ABCA3 has 30 protein-coding exons. A tiered approach is offered for mutation screening: Exon 5, 14, 21, 23, 24, 30, 31, followed by a stepwise screening of the remaining 23 exons of the gene in case of neonatal respiratory failure. Exon 9 followed by stepwise screening of the remaining 29 coding exons of the gene in case of chronic lung disease in older patients.

  ¹⁾ Nogee et al. (1994) J. Clin. Invest. 93:1860-1863. A mutation in the surfactantprotein B gene responsible for fatal neonatal respiratory disease in multiple kindreds.

  ²⁾ Shulenin et al. (2004) N. Engl. J. Med 350: 1296-1303. ABCA3 mutations in newborns with fatal Surfactant deficiency.

  ³⁾ Nogee et al. (2001) N. Engl. J. Med. 344: 573-579. A mutation in the surfactant protein C gene associated familial interstitial lung disease.

  ⁴⁾ Hamvas et al. (2007) Neonatology 91:311-317 Genetic disorders of Surfactant proteins.

  ⁵⁾ Wert et al. (2009) Pediatr. Dev. Pathol. 12: 253-274 Genetic disorders of surfactant dysfunction.

  ⁶⁾ Cole et al. (2000) Pediatrics 105:538-541. Population-based estimates of surfactant protein B    

     deficiency.
   ⁷⁾ Selman et al. (2003) Hum. Genet. 113:542-550 Surfactant protein A and B genetic variants  predispose to idiopathic pulmonary fibrosis.

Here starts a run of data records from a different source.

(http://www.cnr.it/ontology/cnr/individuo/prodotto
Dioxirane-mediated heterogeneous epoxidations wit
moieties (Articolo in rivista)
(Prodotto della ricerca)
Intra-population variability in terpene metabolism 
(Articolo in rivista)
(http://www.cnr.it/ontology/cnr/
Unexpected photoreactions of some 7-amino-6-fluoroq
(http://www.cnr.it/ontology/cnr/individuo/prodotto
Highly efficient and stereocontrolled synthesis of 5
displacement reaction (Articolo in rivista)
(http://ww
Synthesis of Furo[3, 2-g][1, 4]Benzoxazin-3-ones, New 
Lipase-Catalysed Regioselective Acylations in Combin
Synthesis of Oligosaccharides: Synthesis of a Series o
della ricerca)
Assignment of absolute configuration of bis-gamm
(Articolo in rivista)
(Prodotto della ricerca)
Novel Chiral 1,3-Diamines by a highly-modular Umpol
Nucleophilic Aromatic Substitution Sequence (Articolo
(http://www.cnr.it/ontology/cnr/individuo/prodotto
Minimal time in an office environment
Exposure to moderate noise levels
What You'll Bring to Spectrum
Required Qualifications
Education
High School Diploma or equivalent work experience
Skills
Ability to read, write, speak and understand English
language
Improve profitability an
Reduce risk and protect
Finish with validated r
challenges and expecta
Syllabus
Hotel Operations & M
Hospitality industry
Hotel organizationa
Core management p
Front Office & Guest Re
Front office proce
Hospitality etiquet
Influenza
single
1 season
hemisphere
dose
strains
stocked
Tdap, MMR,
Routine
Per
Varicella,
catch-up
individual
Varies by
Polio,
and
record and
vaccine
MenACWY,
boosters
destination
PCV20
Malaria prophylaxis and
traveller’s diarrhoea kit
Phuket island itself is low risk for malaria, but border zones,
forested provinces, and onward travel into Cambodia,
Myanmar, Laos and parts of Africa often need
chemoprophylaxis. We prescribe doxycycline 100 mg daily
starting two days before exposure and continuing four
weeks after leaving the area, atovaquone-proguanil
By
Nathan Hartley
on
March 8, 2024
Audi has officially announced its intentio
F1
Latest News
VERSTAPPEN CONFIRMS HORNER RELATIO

  ⁸⁾ Haataja et al. (2000) Hum. Mol. Genet. 9:2751-2760 Surfactant proteins A and B as interactive  genetic determinants of neonatal respiratory distress syndrome.

  ⁹⁾ Rova et al. (2004) Hum. Mol. Genet. 13:1095-1104 Data mining and multiparameter analysis of  lung surfactant protein genes in bronchopulmonary dysplasia.

 ¹⁰⁾ Tredano et al. (2004) Am. J. Med. Genet. 126A:18-26 Mutation of SFTPC in infantile pulmonary alveolar proteinosis with or without fibrosing lung disease.

¹¹⁾ van Moorsel et al. (2010) Am. J. Respir. Crit. Care Med. 182:1419-1425 Surfactant protein C mutations are the basis of a significant portion of adult familial pulmonary fibrosis in a Dutch cohort.

¹²⁾ Lahti et al. (2004) Eur. J. Hum. Genet. 12:312-320 Surfactant protein C gene variation in the Finnish population - association with perinatal respiratory disease.

¹³⁾ Bullard et al. (2006) Semin. Perinatol. 30:327-334 ABCA3 deficiency: neonatal respiratory failure and interstitial lung disease.

¹⁴⁾ Nogee, LM (2006) Curr. Opin. Pediatr. 18:287-292 Genetics of pediatric interstitial lung disease.

¹⁵⁾ Doan et al. (2008) Thorax 63:366-373 Clinical, radiological and pathological features of ABCA3 mutations in children.

¹⁶⁾ Brasch et al. (2006) Am. J. Respir. Crit. Care Med. 174:571-580 Alteration of the pulmonary surfactant system in full-term infants with hereditary ABCA3 deficiency.

¹⁷⁾ Bullard et al. (2005) Am. J. Respir. Crit. Care Med. 172:1026-1031 ABCA3 mutations associated with pediatric interstitial lung disease.

¹⁸⁾ Garmany et al. (2008) Pediatr. Res. 63:645-649 Population and disease-based prevalence of the common mutations associated with surfactant deficiency.